- Our Work
Food and discussion begin at 12:30 pm. Open to current Princeton faculty, staff, and students. Open to members of the public by invitation only. Please contact Jean Butcher at if you are interested in attending a particular lunch.
De-anonymization is identifying the owner of an anonymous piece of data to re-identify the source. Research has shown that it is possible to de-anonymize individuals in large datasets by searching for fingerprints in anonymous data. In this work, we are interested in de-anonymizing programmers by attributing authorship to code samples of unknown authors. Being able to de-anonymize programmers can aid in resolving plagiarism issues, forensic investigations, and copyright-copyleft disputes. However, being able to de-anonymize individuals among thousands is a direct threat to privacy and anonymity. In this talk, we will examine de-anonymizing programmers from the standpoint of machine learning, which provides methods applicable to code stylometry to model programmers’ coding styles. Stylometry has been known to exist as the study of writing style, which is unique to every author. Similarly, code stylometry shows that coding style is unique to each programmer. Consequently, it is possible to de-anonymize programmers from their coding styles. A source code sample can be represented as a feature vector consisting of stylometric properties of code, such as lexical, layout, and syntactic properties. By using these numeric representations, a machine learning classifier generates a model for each programmer’s style, and attributes authorship to 14,400 anonymous source code samples of 1,600 programmers with 94% correct classification rate, which is a breakthrough in accuracy.

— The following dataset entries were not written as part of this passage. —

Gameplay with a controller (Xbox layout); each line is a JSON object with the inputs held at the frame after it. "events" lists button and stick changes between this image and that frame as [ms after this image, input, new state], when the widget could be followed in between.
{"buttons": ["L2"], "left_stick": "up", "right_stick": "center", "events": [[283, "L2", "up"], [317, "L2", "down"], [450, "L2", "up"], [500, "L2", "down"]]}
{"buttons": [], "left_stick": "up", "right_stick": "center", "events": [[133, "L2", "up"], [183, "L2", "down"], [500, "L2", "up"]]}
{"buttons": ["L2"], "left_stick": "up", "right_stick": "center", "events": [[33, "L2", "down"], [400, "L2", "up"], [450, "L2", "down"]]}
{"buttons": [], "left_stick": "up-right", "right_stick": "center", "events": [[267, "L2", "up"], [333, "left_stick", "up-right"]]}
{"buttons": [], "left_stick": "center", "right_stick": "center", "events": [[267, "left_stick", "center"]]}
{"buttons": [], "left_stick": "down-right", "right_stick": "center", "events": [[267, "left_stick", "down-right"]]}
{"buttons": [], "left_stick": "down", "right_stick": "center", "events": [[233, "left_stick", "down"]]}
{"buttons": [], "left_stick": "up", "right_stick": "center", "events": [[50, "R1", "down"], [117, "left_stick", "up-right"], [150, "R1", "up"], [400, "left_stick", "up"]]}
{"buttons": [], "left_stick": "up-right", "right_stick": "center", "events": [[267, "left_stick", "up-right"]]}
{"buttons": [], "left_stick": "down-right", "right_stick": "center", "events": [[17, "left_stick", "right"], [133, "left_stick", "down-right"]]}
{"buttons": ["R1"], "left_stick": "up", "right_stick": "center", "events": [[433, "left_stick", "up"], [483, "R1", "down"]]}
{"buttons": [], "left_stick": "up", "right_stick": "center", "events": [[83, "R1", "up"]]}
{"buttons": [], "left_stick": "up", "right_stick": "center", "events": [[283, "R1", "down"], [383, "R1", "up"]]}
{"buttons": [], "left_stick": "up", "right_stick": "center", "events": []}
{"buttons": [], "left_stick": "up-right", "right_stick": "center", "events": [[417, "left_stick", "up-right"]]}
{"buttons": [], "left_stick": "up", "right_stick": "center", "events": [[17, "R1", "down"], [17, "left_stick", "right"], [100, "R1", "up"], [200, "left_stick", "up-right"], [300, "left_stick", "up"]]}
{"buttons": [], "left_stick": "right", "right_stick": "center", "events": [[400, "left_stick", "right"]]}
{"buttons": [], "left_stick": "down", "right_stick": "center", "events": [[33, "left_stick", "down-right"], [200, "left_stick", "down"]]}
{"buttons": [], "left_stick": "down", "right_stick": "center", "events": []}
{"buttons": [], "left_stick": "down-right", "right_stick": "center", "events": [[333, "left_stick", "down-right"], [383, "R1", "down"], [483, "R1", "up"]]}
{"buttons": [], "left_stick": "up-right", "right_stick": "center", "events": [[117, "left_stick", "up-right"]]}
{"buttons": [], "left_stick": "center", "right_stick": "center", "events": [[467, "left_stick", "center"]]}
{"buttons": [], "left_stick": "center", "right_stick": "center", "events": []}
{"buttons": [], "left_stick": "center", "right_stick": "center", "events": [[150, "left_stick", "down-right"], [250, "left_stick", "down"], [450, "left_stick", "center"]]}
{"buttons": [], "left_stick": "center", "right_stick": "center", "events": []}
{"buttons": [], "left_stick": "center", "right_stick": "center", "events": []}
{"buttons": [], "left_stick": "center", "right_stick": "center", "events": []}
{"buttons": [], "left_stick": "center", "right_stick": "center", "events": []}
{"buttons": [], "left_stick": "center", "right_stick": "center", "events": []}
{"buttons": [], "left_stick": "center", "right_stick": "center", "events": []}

We also tackle the much harder problem of de-anonymizing programmers from executable binaries of compiled code. Many potentially distinguishing features present in source code, e.g. variable names, are removed in the compilation process, and compiler optimization may alter the structure of a program, further obscuring features that are known to be useful in determining authorship. We examine executable binary authorship attribution by using a novel set of features that include ones obtained by decompiling the executable binary to source code. We show that many syntactical features present in source code do in fact survive compilation and can be recovered from decompiled executable binaries. This allows us to add a powerful set of techniques from the domain of source code authorship attribution to the existing ones used for executable binaries, resulting in significant improvements to accuracy and scalability. We demonstrate this improvement on data from the Google Code Jam, obtaining attribution accuracy of up to 96% with 20 candidate programmers. We also demonstrate that our approach is robust to a range of compiler optimization settings, and binaries that have been stripped of their symbol tables. Finally, for the first time we are aware of, we demonstrate that authorship attribution can be performed on real world code found “in the wild” by performing attribution on single-author GitHub repositories.
Aylin Caliskan-Islam is a Postdoctoral Research Associate at CITP. Her work on the two main realms, security and privacy, involves the use of machine learning and natural language processing. In her previous work, she demonstrated that de-anonymization is possible through analyzing linguistic style in a variety of textual media, including social media, cyber criminal forums, and source code. She is currently extending her de-anonymization work to include non-textual data such as binary files and developing countermeasures against de-anonymization. Aylin’s other research interests include quantifying and classifying human privacy behavior and designing privacy nudges to avoid private information disclosure as a countermeasure. At Princeton, she works with Dr. Arvind Narayanan on text sanitization of sensitive documents for public disclosure, which can enable researchers to share data with linguists, sociologists, psychologists, and computer scientists without breaching the research subjects’ privacy. Her work has been featured in prominent privacy and security conferences such as Usenix Security Symposium, IEEE Symposium on Security and Privacy, Privacy Enhancing Technologies Symposium, and the Workshop on Privacy in the Electronic Society. In addition, she has given lectures and talks on privacy, security, and machine learning subjects at the Chaos Communications Congress and Drexel University. She holds a PhD in Computer Science from Drexel University and a Master of Science in Robotics from the University of Pennsylvania.